In other mobile OS news:

  • Android takes over CTIA: Microsoft Corp. (Nasdaq: MSFT) won't have a booth at next week's CTIA show, and BlackBerry had its big BlackBerry shindig this week, which means the show floor is Android's for the taking. Don't expect too much action from the little green guys, though. Since Samsung already did its big Galaxy 3 unveiling and none of the handset makers are planning press conferences, it may be quiet on the new device front. Instead, plan for lots of talk about the fourth iteration of Android, Ice Cream Sandwich, and maybe some more color on carriers' Long Term Evolution (LTE) Android device plans. (See CTIA: Behind the Devices and CTIA: Where 4G Heats Up.)

  • RIM, Microsoft fight for third: Speaking of Microsoft and RIM, it's becoming increasingly clear that their only competition is each other. That's because Android and Apple are so far ahead, leaving the two companies to fight for that third ecosystem spot. The main difference between the two is that Microsoft can probably afford to fail with Windows Phone, while RIM desperately needs BlackBerry 10 to be a hit. And while initial impressions have been positive, most are wondering if RIM's efforts are too little too late. The doubt has driven its stock down 15 percent this week to a new eight-year low for RIM. (See BlackBerry 10: For the Data & Time Crunched and RIM Talks the Talk.)

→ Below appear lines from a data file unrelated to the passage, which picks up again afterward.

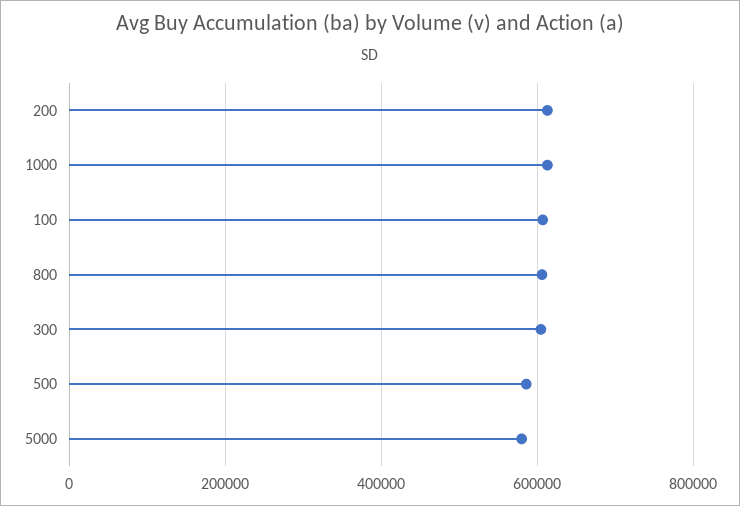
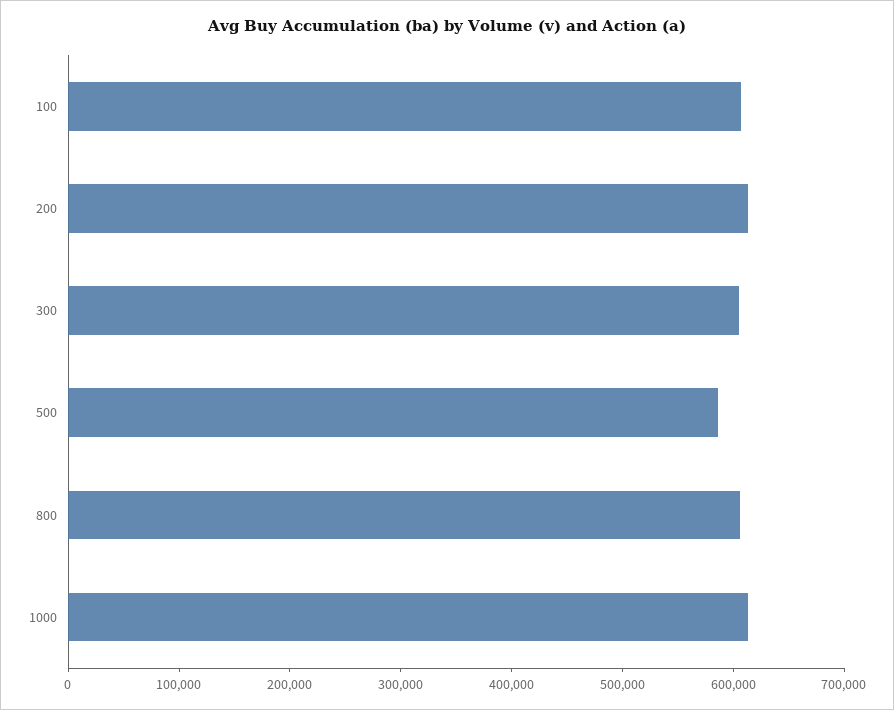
  {
    "200": 620000,
    "1000": 620000,
    "100": 600000,
    "800": 600000,
    "300": 600000,
-   "500": 580000,
+   "500": 580000
-   "5000": 580000
  }

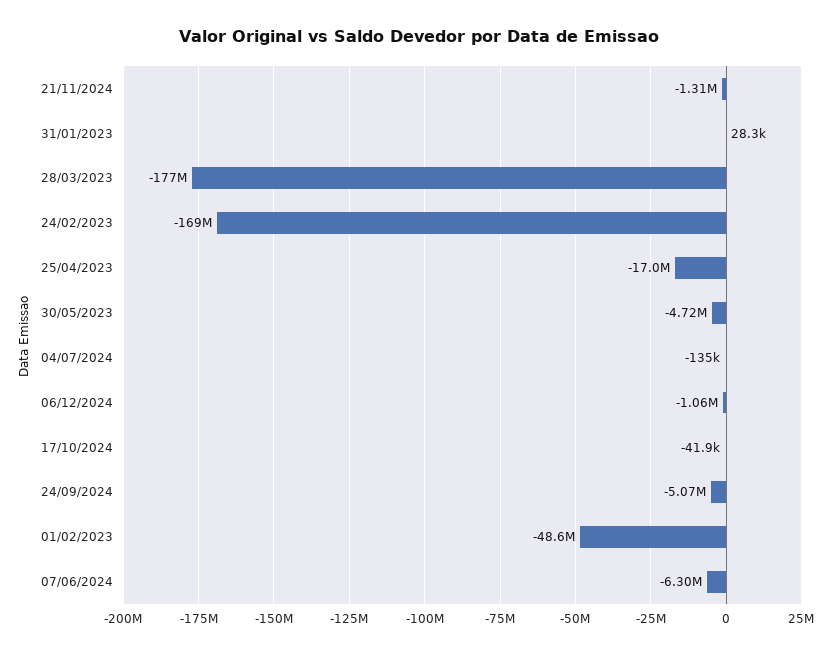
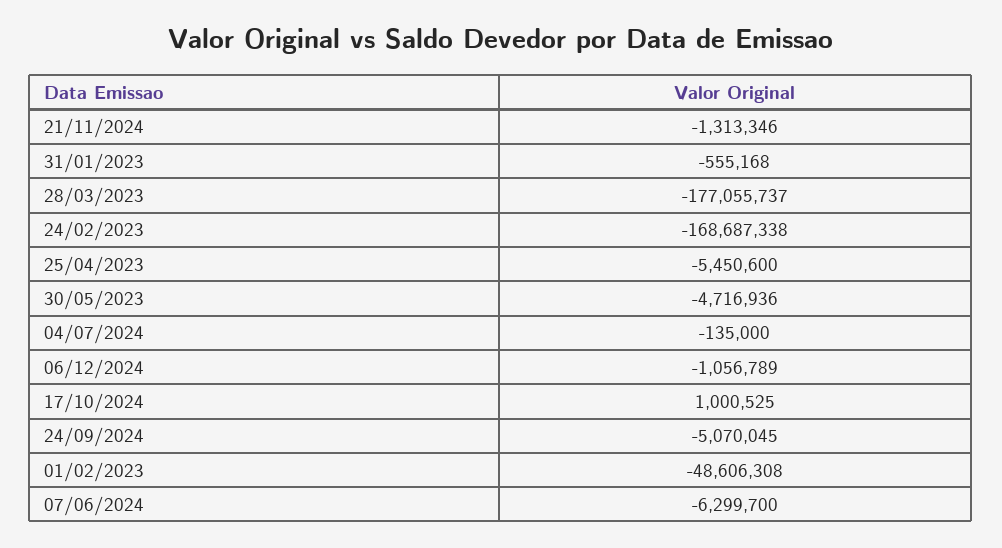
  {
    "21/11/2024": -1313346,
-   "31/01/2023": 28300,
+   "31/01/2023": -555168,
    "28/03/2023": -177055737,
    "24/02/2023": -168687338,
-   "25/04/2023": -17000000,
+   "25/04/2023": -5450600,
    "30/05/2023": -4716936,
    "04/07/2024": -135000,
    "06/12/2024": -1056789,
-   "17/10/2024": -41900,
+   "17/10/2024": 1000525,
    "24/09/2024": -5070045,
    "01/02/2023": -48606308,
    "07/06/2024": -6299700
  }

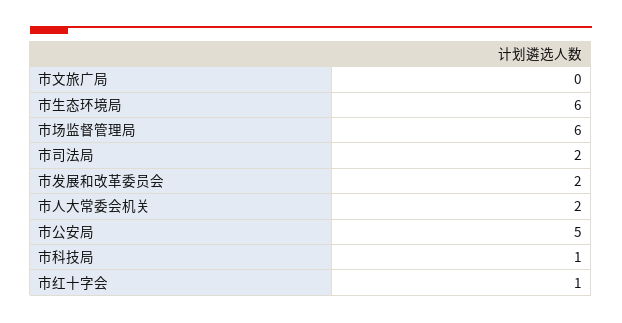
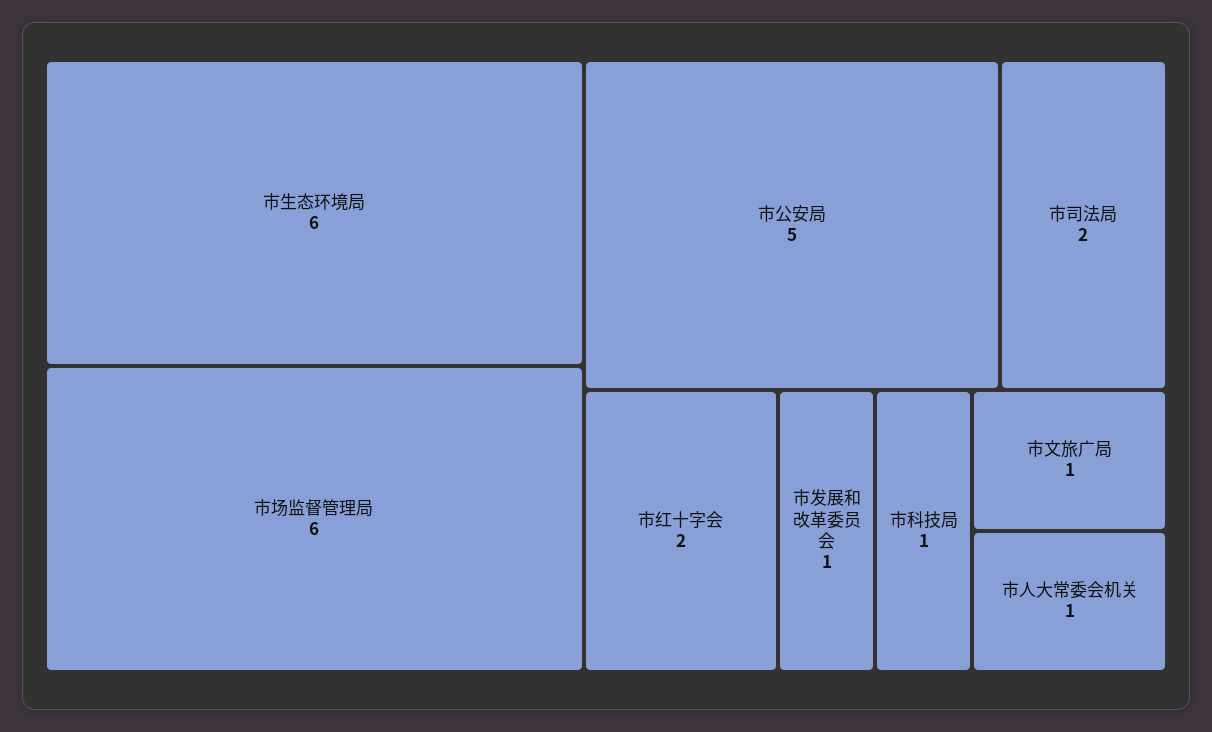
  {
-   "市文旅广局": 0,
+   "市文旅广局": 1,
    "市生态环境局": 6,
    "市场监督管理局": 6,
    "市司法局": 2,
-   "市发展和改革委员会": 2,
+   "市发展和改革委员会": 1,
-   "市人大常委会机关": 2,
+   "市人大常委会机关": 1,
    "市公安局": 5,
    "市科技局": 1,
-   "市红十字会": 1
+   "市红十字会": 2
  }

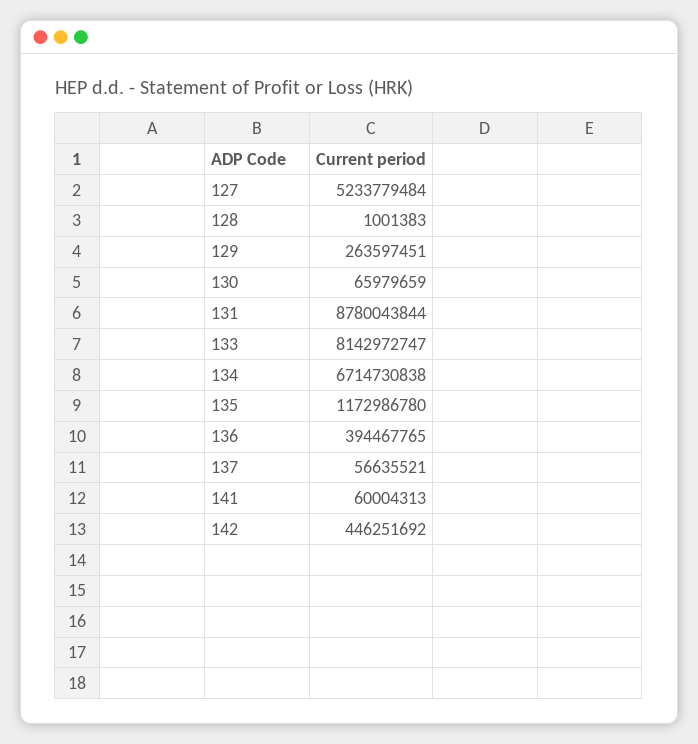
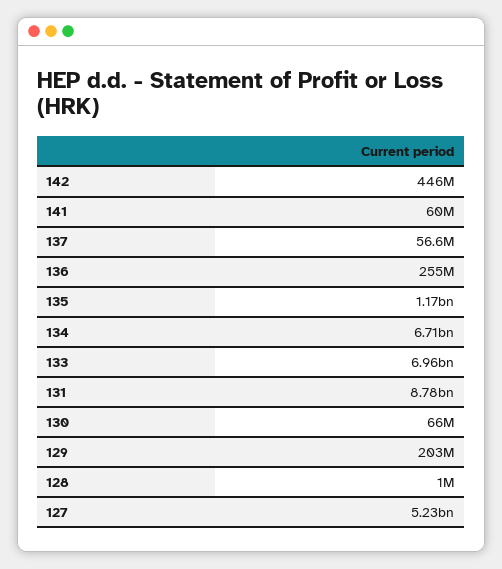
  {
    "127": 5233779484,
    "128": 1001383,
-   "129": 263597451,
+   "129": 203000000,
    "130": 65979659,
    "131": 8780043844,
-   "133": 8142972747,
+   "133": 6960000000,
    "134": 6714730838,
    "135": 1172986780,
-   "136": 394467765,
+   "136": 255000000,
    "137": 56635521,
    "141": 60004313,
    "142": 446251692
  }

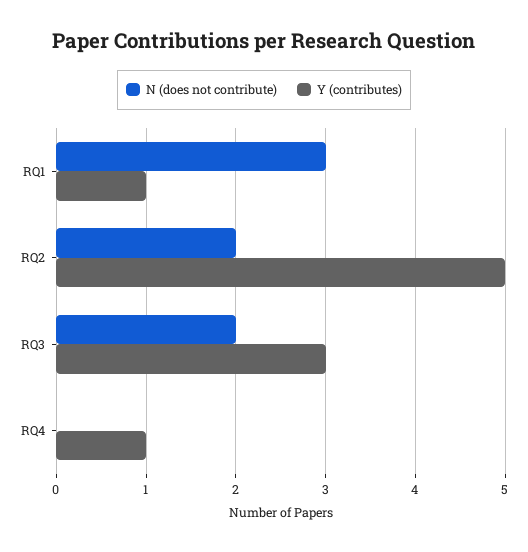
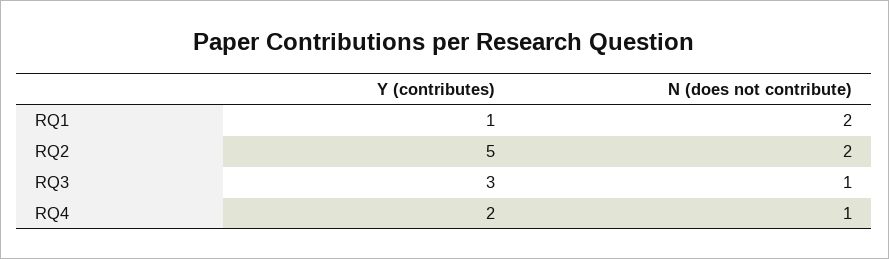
  {
    "N (does not contribute)": {
-     "RQ1": 3,
+     "RQ1": 2,
      "RQ2": 2,
-     "RQ3": 2,
+     "RQ3": 1,
-     "RQ4": 0
+     "RQ4": 1
    },
    "Y (contributes)": {
      "RQ1": 1,
      "RQ2": 5,
      "RQ3": 3,
-     "RQ4": 1
+     "RQ4": 2
    }
  }

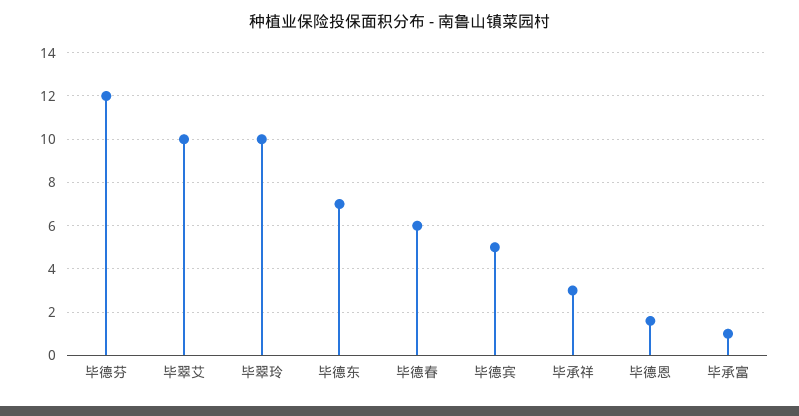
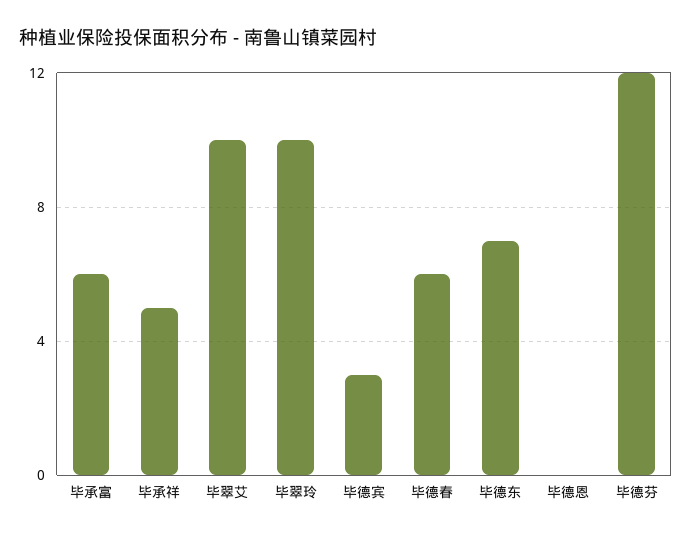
  {
    "毕德芬": 12,
    "毕翠艾": 10,
    "毕翠玲": 10,
    "毕德东": 7,
    "毕德春": 6,
-   "毕德宾": 5,
+   "毕德宾": 3,
-   "毕承祥": 3,
+   "毕承祥": 5,
-   "毕德恩": 1.5,
+   "毕德恩": 0,
-   "毕承富": 1
+   "毕承富": 6
  }

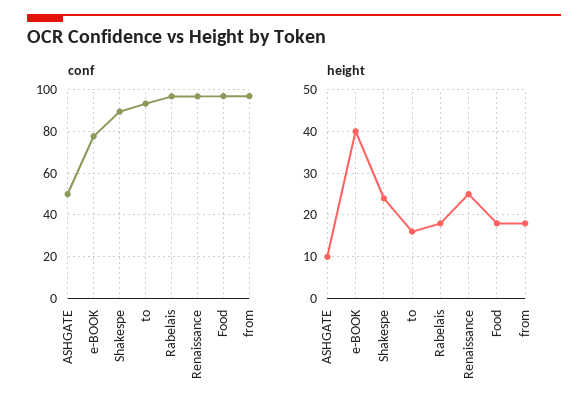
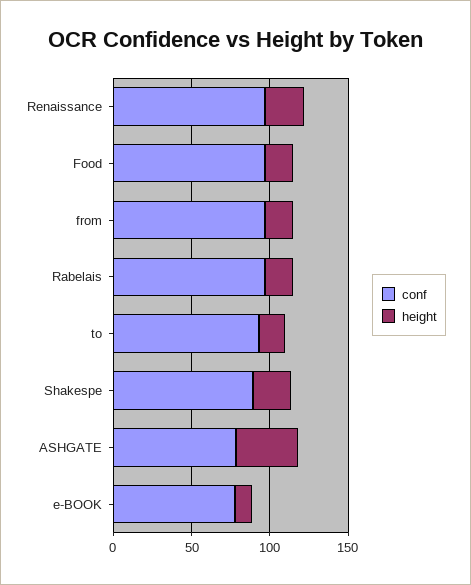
  {
    "conf": {
-     "ASHGATE": 50,
+     "ASHGATE": 80,
      "e-BOOK": 80,
      "Shakespe": 90,
      "to": 95,
      "Rabelais": 95,
      "Renaissance": 95,
      "Food": 95,
      "from": 95
    },
    "height": {
-     "ASHGATE": 10,
+     "ASHGATE": 40,
-     "e-BOOK": 40,
+     "e-BOOK": 10,
      "Shakespe": 25,
      "to": 15,
      "Rabelais": 20,
      "Renaissance": 25,
      "Food": 20,
      "from": 20
    }
  }

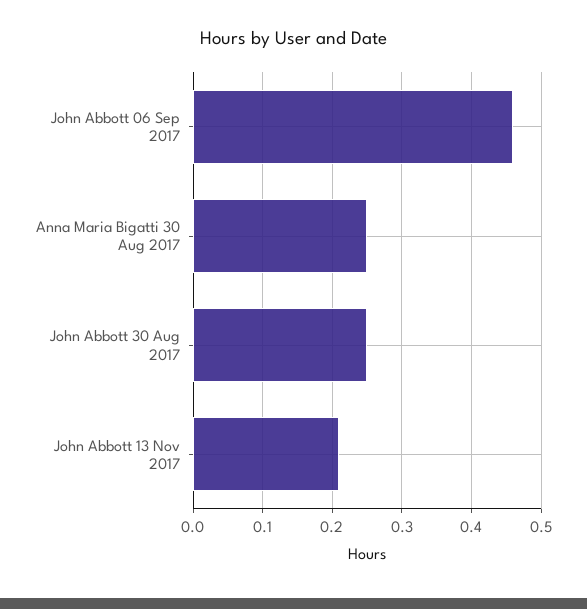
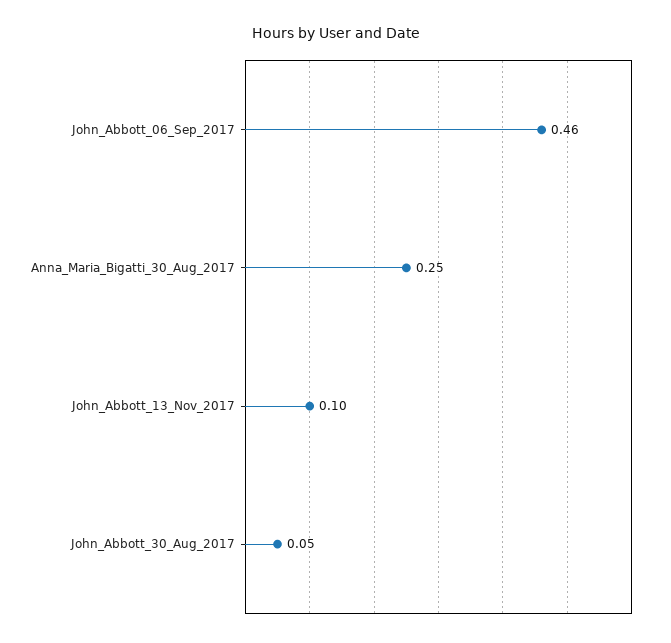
  {
    "John Abbott 06 Sep 2017": 0.46,
    "Anna Maria Bigatti 30 Aug 2017": 0.25,
-   "John Abbott 30 Aug 2017": 0.25,
+   "John Abbott 30 Aug 2017": 0.05,
-   "John Abbott 13 Nov 2017": 0.21
+   "John Abbott 13 Nov 2017": 0.1
  }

  • End of the road for bada: Perhaps encouraged by its success with Android, Samsung is reportedly abandoning its own OS, bada. According to Mobile-Review.com Editor and rumor-monger Eldar Murtazin, Samsung is wrapping up work on the platform and plans to stop supporting it by the first half of next year. Developers that were working on the OS will migrate to Android, Murtazin suggests.
  • Tizen updates its source code: Tizen, the OS that superseded MeeGo, is already on version 1.0 of its source code, codenamed Larkspur. The update to the Samsung and Intel Corp. (Nasdaq: INTC)-supported open-source OS includes stability and performance improvements, extra HTML5 functions and map and Wi-Fi updates. Developers will get their hands on a new software development kit to start building for the updated OS, which has been designed for connected devices like tablets.

  • Google grows its wallet: Google (Nasdaq: GOOG) is expanding its mobile Wallet service to three more Sprint Corp. (NYSE: S) smartphones, as well as the unlocked Galaxy Nexus. That brings it total supported devices to five, but Sprint remains the only carrier to embrace the payment plan. (See Google Unlocks a Nexus Phone (Again) and NFC to Come Standard in Sprint LTE Phones.)

    — Sarah Reedy, Senior Reporter, Light Reading Mobile

  • sarahthomas1011 12/5/2012 | 5:34:05 PM
    re: OS Watch: Samsung Humanizes the Smartphone

    Google's new (sort of) strategy to do unlocked, direct-to-consumer sales online means it can put Google Wallet on all those handsets, but once a user puts a carrier SIM card in, I wonder if it'll effect the service. I think the app needs carrier support to work to its full potential.

    sarahthomas1011 12/5/2012 | 5:34:05 PM
    re: OS Watch: Samsung Humanizes the Smartphone

    Samsung clearly focused on the software of its new handset, but I'm hearing the hardware design leaves a lot to be desired. Plastic, really?? Sounds cheap looking.